And then one night, balancing his checkbook at his desk, with Mary Esther half-asleep in the crook of his left arm, Saul felt a moment of calm peacefulness, the rarest of all his emotions, and he remembered for that instant exactly what it was like to be in that blessed condition. He hadn’t felt that way for at least eighteen months. Under his desk lamp, with his daughter drooling on his Northwestern University sweatshirt, he sat forward, waiting. A presence made itself felt behind him. When he turned around, he saw Patsy in worn jeans and a T-shirt watching him from the doorway.
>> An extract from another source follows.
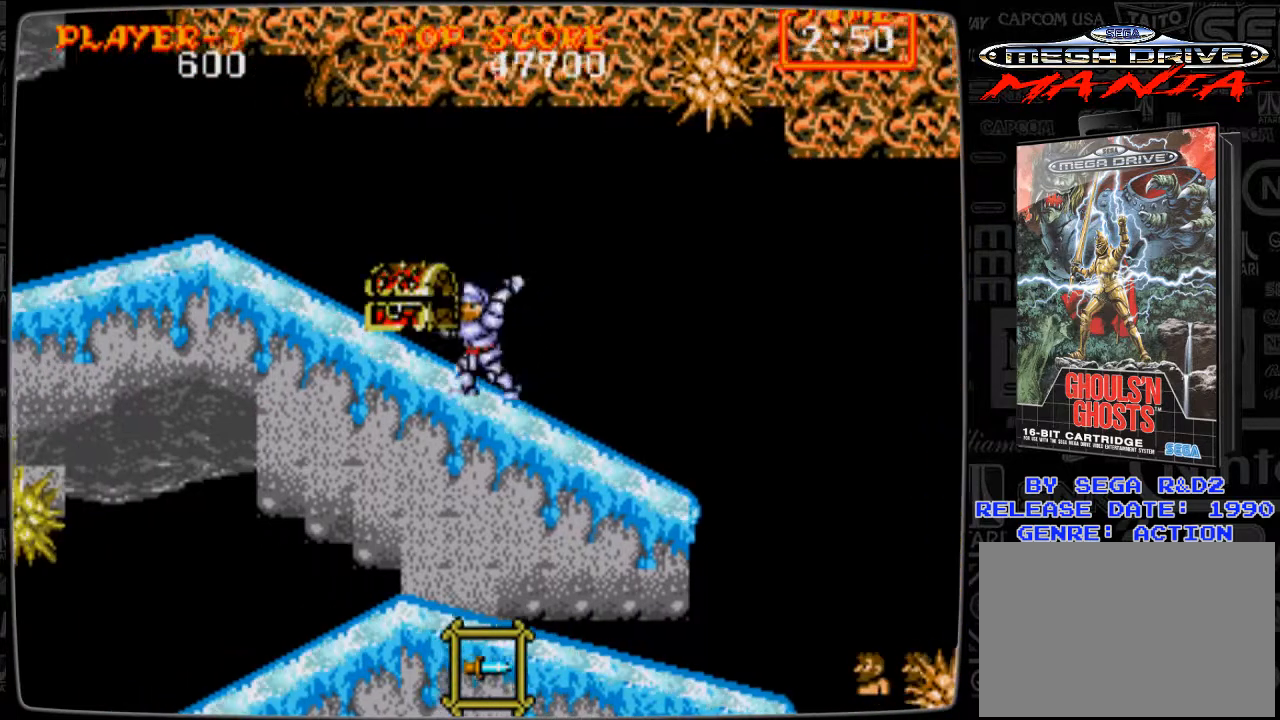
{"buttons": ["B", "DPAD_LEFT"], "events": [[41, "B", "up"], [125, "B", "down"], [208, "B", "up"], [250, "B", "down"], [375, "B", "up"], [417, "B", "down"]]}
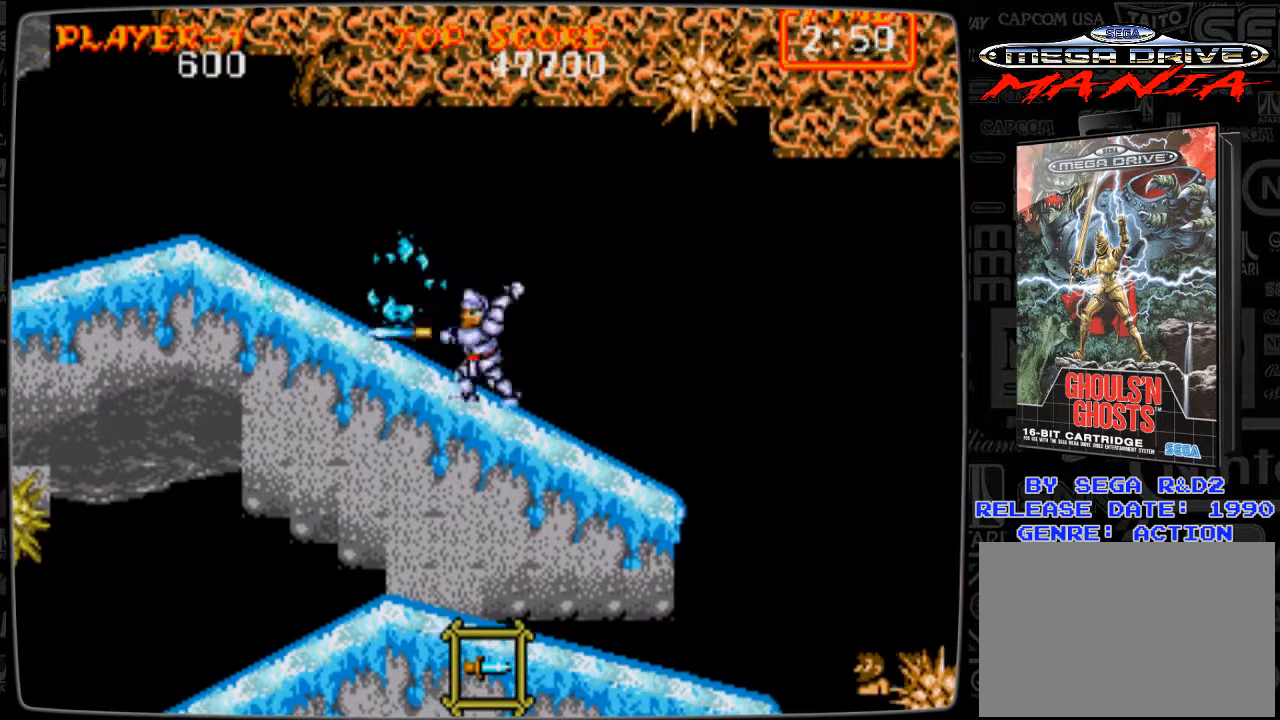
{"buttons": ["B", "DPAD_LEFT"], "events": [[42, "B", "up"], [125, "B", "down"], [209, "B", "up"], [334, "B", "down"], [376, "B", "up"], [459, "B", "down"]]}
Her arms were folded, and her breasts were outlined perfectly beneath the cloth. No bra, God save us, he thought, no bra, her nipples visible like the floodlights of heaven across the river. She was holding on her face a tentative expression of sly playfulness. She would be able to do the erotic thing, but it might sometimes be an effort, but she was there again, and she was ready. Saul could see her working at it. He would have to help her out. He would have to pitch in. She couldn’t do this by herself because. . because she didn’t feel like it.
“Well, aren’t you something?” he said. “Kind of sleek-looking.”
“Aren’t I something? Yes, I am. Just look at me.”
“Come here, babe,” he said.
“‘Babe’? We don’t have to do endearments. How about if you come over here?”
“No, you first. I gotta put the baby down. I’ve got the baby here.”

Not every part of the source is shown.